**Given information**
──────
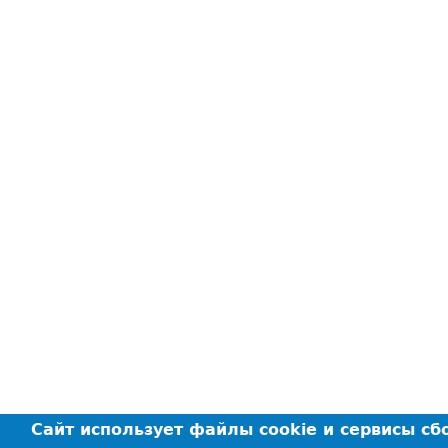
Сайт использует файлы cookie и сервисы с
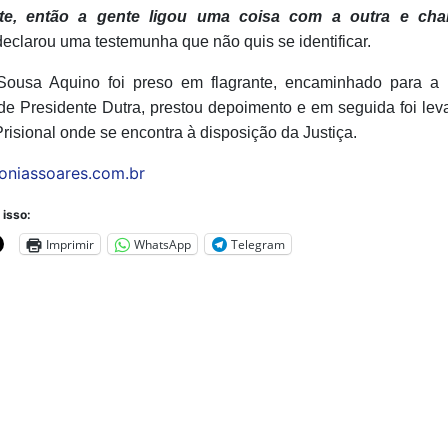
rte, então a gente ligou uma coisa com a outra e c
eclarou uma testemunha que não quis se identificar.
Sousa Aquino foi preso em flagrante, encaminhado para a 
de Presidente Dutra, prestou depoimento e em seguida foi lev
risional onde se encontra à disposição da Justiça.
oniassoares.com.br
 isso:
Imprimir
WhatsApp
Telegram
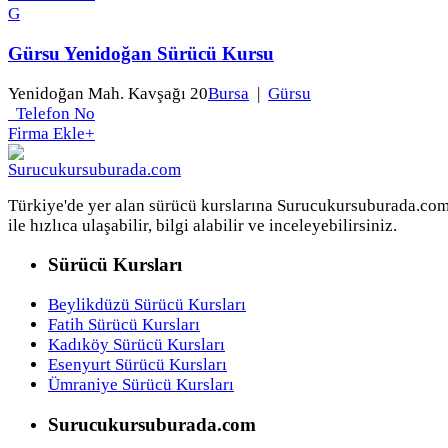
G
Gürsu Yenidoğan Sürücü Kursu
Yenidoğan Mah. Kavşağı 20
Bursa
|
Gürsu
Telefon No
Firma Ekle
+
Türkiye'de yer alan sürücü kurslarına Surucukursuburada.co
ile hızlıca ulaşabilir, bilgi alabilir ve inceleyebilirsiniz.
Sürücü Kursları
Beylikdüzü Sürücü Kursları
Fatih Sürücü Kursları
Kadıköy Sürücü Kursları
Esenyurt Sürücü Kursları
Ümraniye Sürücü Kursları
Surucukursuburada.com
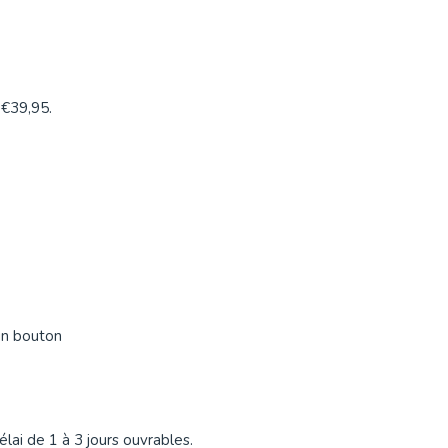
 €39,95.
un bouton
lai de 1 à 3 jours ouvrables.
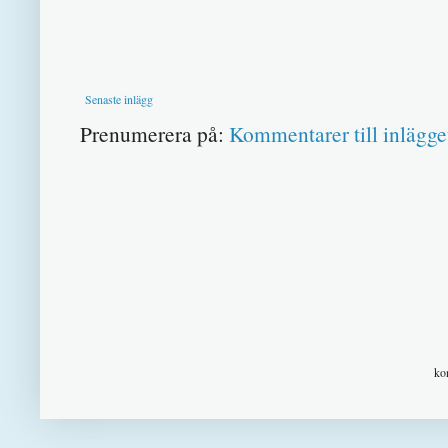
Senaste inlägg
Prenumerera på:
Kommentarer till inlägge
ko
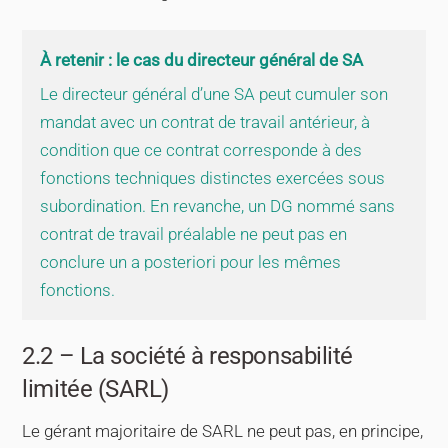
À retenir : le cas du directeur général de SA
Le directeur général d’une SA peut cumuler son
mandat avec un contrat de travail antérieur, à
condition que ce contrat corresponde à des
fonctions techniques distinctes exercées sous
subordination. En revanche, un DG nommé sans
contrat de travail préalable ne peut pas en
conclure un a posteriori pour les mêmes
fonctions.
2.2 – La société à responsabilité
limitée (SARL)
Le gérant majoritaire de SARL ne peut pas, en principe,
──────
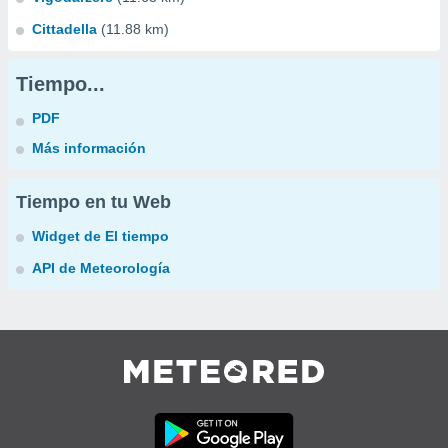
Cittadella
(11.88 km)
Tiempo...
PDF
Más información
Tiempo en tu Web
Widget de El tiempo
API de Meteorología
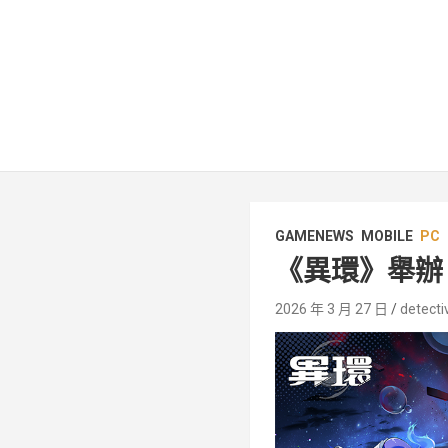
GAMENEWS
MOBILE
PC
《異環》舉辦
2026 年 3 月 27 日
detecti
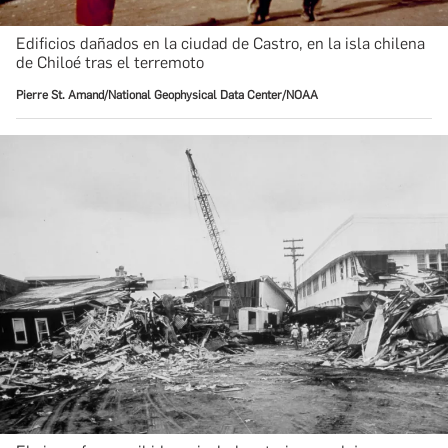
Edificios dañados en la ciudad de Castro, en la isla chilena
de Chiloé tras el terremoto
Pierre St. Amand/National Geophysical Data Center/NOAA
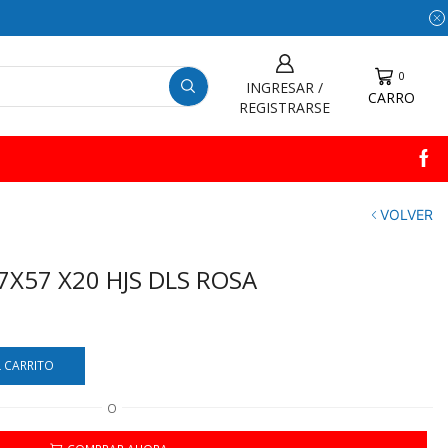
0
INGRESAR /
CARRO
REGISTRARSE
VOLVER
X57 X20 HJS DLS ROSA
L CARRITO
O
──────
**Exercise goal**
Which lines in the items contain the string "SARL"? Pick out each one and copy it.

**Response box**
limitée (SARL)
Le gérant majoritaire de SARL ne peut pas, en principe,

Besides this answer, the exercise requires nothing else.